2025年10月20日
※文化時報2025年7月29日号の掲載記事です。
大阪府門真市の浄土真宗本願寺派浄徳寺(池田唯信住職)は、小学生が学校帰りに立ち寄って宿題をしたり遊んだりする「宿題カフェ」を毎週木曜日に開いている。毎回10人ほどが参加し、開催日以外にもお寺の呼び鈴を押して「宿題させて」と訪れる子どもも。夏休み期間中も開き、思い出の一ページとして刻み込んでもらうという。このほか終活セミナーなど社会需要に応じた活動に取り組むことで、地域の人々からの認知度を上げている。(大橋学修)
午後4時、「こんにちは!」と、本堂の外から元気な声が聞こえた。小学3年の女の子だ。本堂に上がり込むと、畳に頭を付けるようにして本尊の阿弥陀如来にあいさつした。
この日は雨天だったが、計4人が訪れた。算数や国語の問題集を開き、おしゃべりをしながら猛スピードで鉛筆を動かすと、あっという間に宿題を終わらせた。早く済ませれば、その分たくさん遊べる。タブレット端末で動画を見ながら踊ったり、カードゲームをしたりと思い思いの時間を過ごしていた。

池田住職は「街並みは変わっても、お寺の姿は変わらない。子どもたちが大人になって地元を離れても、思い出せる場所でありたい」と話した。
宿題カフェは、NPO法人トイボックス(篠田厚志代表理事、大阪市生野区)が行政と連携して設けている子どもの居場所。現在は門真市内24カ所で開かれている。昨夏、お寺で取り組むイベントについて門真市などに相談したことがきっかけで、今年に入ってから開催を始めた。
浄徳寺は、京阪電鉄西三荘駅から徒歩5分と好立地にあるが、マンションや戸建て住宅に囲まれている上にアクセスする道路が狭く、人通りが少ない。池田住職は「目立たないため、地域とのつながりをつくりたかった」と話す。
子どもたち自身も、お寺で行いたいイベントを提案している。「お祭りをしたい」という要望は、実現しなかったものの、露店を開く上での原価計算や損益分岐となる来店者数などを考えることで、学びにつながったという。
現在は、ダンス大会を実施したいという声が出始めている。子どもたちが実行委員となり、ゆくゆくは地域活動のプレーヤーとなれるよう、お寺がサポートする構えだ。
地元の小学校とも連携を図っており、今後は地域で活動する人々との交流も進める。
池田住職は「人に出会うと、新しいつながりができる。いろいろな人を巻き込んで、横断的な動きになるようにしたい」と話した。

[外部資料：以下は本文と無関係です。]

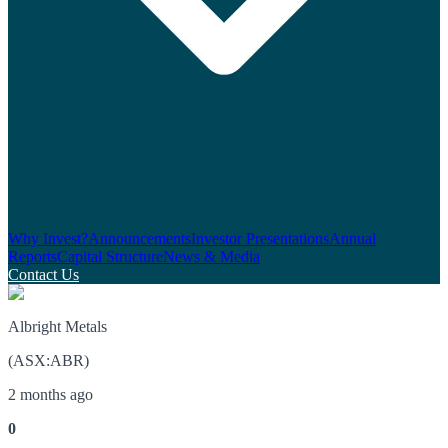
Why Invest?
Announcements
Investor Presentations
Annual
Reports
Capital Structure
News & Media
Contact Us
Albright Metals
(
ASX
:
ABR
)
2 months ago
0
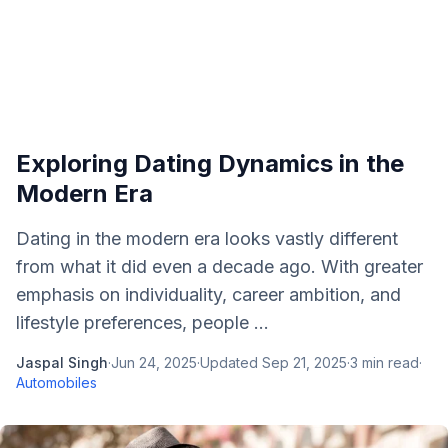
Exploring Dating Dynamics in the
Modern Era
Dating in the modern era looks vastly different
from what it did even a decade ago. With greater
emphasis on individuality, career ambition, and
lifestyle preferences, people ...
Jaspal Singh
·
Jun 24, 2025
·
Updated
Sep 21, 2025
·
3
min read
·
Automobiles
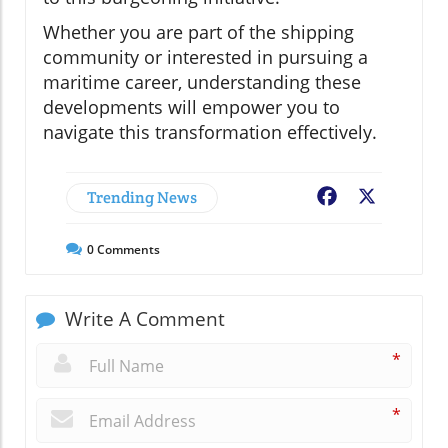
Whether you are part of the shipping
community or interested in pursuing a
maritime career, understanding these
developments will empower you to
navigate this transformation effectively.
Trending News
Facebook
X
0
Comments
Write A Comment
*
*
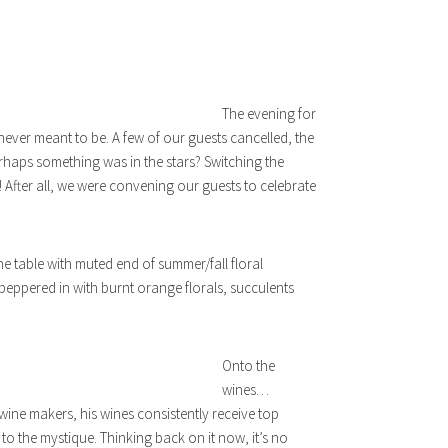
The evening for
s never meant to be. A few of our guests cancelled, the
erhaps something was in the stars? Switching the
 After all, we were convening our guests to celebrate
he table with muted end of summer/fall floral
 peppered in with burnt orange florals, succulents
Onto the
wines…
ine makers, his wines consistently receive top
to the mystique. Thinking back on it now, it’s no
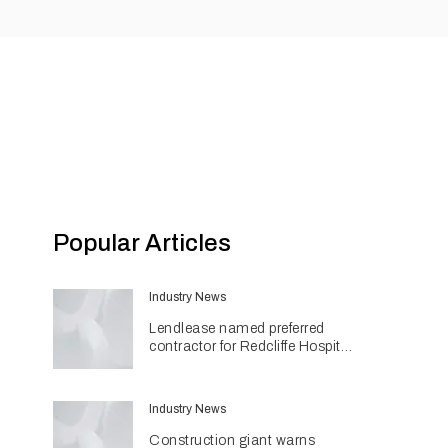
Popular Articles
Industry News
Lendlease named preferred
contractor for Redcliffe Hospital
Expansion
Industry News
Construction giant warns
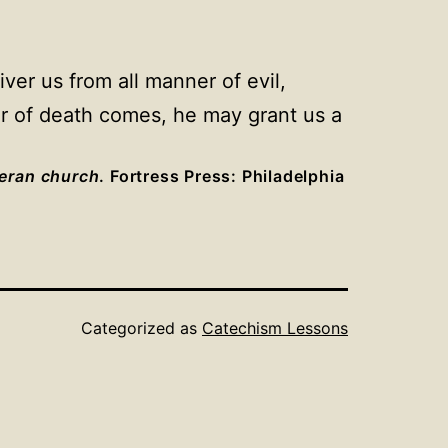
ver us from all manner of evil,
our of death comes, he may grant us a
heran church
. Fortress Press: Philadelphia
Categorized as
Catechism Lessons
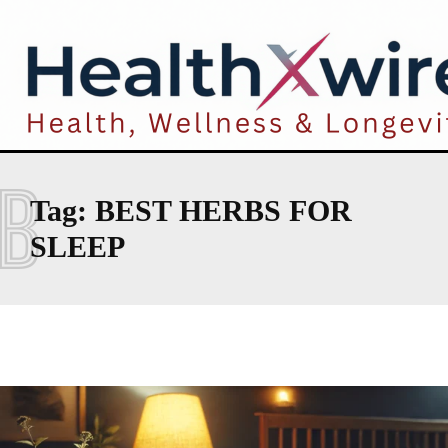
B
Tag:
BEST HERBS FOR
SLEEP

浄徳寺は、大人向けのイベントにも力を入れている。足湯でゆったりしながら語り合う「お寺de湯っくり 終活トーク」を毎月開催。お勤めとラジオ体操をしたあと、相続や生前整理などの専門家によるセミナーを行い、エンディングノートの書き方講座を開く。終了後には、専門家に個別相談できる時間も設けている。

池田住職は、イベントで関係をもった人たちが、未来のお寺を支える存在になると考えている。つながりを保つため、無料通話アプリ「LINE(ライン)」の公式アカウントを活用。気軽に登録してもらい、お寺からの情報を配信している。将来はLINEを通じて悩み事を話せる仕組みを作ることも構想している。
池田住職は、LINEの公式アカウントの立ち上げ支援を行う「OTELINE」(オテライン)の代表も務めており、これまでに本願寺派の堺別院(堺市堺区)や尾崎別院(大阪府阪南市)などでの導入を手伝ってきた。これらのノウハウを共有する寺院コミュニティーづくりにも取り組む。
「お寺に来た人たちが、自主的に何かをする仕組みづくりを手伝いたい」。池田住職は、そう力を込めた。